Dataset entries
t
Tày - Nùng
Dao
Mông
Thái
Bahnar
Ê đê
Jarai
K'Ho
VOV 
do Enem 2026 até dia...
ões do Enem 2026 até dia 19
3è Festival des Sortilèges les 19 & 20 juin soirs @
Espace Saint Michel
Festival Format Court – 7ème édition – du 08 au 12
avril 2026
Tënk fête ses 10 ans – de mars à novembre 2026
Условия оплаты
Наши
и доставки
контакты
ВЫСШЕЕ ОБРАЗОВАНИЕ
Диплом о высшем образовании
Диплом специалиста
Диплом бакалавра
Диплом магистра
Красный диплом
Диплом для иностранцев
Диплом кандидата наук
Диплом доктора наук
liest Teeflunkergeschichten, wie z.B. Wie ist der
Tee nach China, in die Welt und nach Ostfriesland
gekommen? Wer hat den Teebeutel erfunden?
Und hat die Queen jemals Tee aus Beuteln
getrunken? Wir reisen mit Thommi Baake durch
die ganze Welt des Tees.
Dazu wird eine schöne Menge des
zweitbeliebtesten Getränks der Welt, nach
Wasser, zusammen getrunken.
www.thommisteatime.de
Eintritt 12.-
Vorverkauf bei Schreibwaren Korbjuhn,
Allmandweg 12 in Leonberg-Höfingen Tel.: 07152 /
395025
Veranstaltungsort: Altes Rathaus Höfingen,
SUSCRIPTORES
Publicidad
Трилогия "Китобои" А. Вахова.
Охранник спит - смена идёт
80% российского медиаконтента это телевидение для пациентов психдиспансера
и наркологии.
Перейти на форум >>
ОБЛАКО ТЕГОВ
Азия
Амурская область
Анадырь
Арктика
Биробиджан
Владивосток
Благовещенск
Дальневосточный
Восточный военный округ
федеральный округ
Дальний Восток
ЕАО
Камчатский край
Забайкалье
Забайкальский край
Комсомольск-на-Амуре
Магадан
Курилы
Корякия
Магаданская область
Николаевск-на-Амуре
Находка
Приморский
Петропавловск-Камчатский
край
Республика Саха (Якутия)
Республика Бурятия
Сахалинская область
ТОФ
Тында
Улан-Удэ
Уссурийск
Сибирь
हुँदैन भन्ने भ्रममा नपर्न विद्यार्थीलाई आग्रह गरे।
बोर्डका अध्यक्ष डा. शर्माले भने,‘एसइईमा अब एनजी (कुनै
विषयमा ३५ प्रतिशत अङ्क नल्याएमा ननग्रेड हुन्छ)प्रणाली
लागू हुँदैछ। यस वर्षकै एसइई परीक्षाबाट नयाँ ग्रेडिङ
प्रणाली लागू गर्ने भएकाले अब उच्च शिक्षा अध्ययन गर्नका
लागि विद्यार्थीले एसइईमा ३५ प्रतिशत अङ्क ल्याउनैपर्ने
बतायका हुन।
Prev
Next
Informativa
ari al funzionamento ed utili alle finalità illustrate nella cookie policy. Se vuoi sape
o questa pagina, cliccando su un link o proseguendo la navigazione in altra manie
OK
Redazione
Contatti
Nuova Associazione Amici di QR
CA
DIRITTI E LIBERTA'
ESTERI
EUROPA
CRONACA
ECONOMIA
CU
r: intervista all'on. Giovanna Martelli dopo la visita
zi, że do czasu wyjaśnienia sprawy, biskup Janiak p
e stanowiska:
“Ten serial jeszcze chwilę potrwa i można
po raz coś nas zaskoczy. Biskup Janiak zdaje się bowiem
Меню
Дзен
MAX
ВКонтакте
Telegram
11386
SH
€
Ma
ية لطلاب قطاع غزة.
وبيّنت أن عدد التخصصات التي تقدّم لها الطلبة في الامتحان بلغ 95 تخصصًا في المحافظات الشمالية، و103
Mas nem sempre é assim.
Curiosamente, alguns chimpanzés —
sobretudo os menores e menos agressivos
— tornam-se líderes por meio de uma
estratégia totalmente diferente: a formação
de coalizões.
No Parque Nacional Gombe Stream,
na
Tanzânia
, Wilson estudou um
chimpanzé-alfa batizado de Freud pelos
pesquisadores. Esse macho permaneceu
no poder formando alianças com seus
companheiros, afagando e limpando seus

=== Exercise details ===
Quote the material word for word, from its first line through the line containing "विषयमा ३५ प्रतिशत", and include that final line.

=== Solution ===
t
Tày - Nùng
Dao
Mông
Thái
Bahnar
Ê đê
Jarai
K'Ho
VOV 
do Enem 2026 até dia...
ões do Enem 2026 até dia 19
3è Festival des Sortilèges les 19 & 20 juin soirs @
Espace Saint Michel
Festival Format Court – 7ème édition – du 08 au 12
avril 2026
Tënk fête ses 10 ans – de mars à novembre 2026
Условия оплаты
Наши
и доставки
контакты
ВЫСШЕЕ ОБРАЗОВАНИЕ
Диплом о высшем образовании
Диплом специалиста
Диплом бакалавра
Диплом магистра
Красный диплом
Диплом для иностранцев
Диплом кандидата наук
Диплом доктора наук
liest Teeflunkergeschichten, wie z.B. Wie ist der
Tee nach China, in die Welt und nach Ostfriesland
gekommen? Wer hat den Teebeutel erfunden?
Und hat die Queen jemals Tee aus Beuteln
getrunken? Wir reisen mit Thommi Baake durch
die ganze Welt des Tees.
Dazu wird eine schöne Menge des
zweitbeliebtesten Getränks der Welt, nach
Wasser, zusammen getrunken.
www.thommisteatime.de
Eintritt 12.-
Vorverkauf bei Schreibwaren Korbjuhn,
Allmandweg 12 in Leonberg-Höfingen Tel.: 07152 /
395025
Veranstaltungsort: Altes Rathaus Höfingen,
SUSCRIPTORES
Publicidad
Трилогия "Китобои" А. Вахова.
Охранник спит - смена идёт
80% российского медиаконтента это телевидение для пациентов психдиспансера
и наркологии.
Перейти на форум >>
ОБЛАКО ТЕГОВ
Азия
Амурская область
Анадырь
Арктика
Биробиджан
Владивосток
Благовещенск
Дальневосточный
Восточный военный округ
федеральный округ
Дальний Восток
ЕАО
Камчатский край
Забайкалье
Забайкальский край
Комсомольск-на-Амуре
Магадан
Курилы
Корякия
Магаданская область
Николаевск-на-Амуре
Находка
Приморский
Петропавловск-Камчатский
край
Республика Саха (Якутия)
Республика Бурятия
Сахалинская область
ТОФ
Тында
Улан-Удэ
Уссурийск
Сибирь
हुँदैन भन्ने भ्रममा नपर्न विद्यार्थीलाई आग्रह गरे।
बोर्डका अध्यक्ष डा. शर्माले भने,‘एसइईमा अब एनजी (कुनै
विषयमा ३५ प्रतिशत अङ्क नल्याएमा ननग्रेड हुन्छ)प्रणाली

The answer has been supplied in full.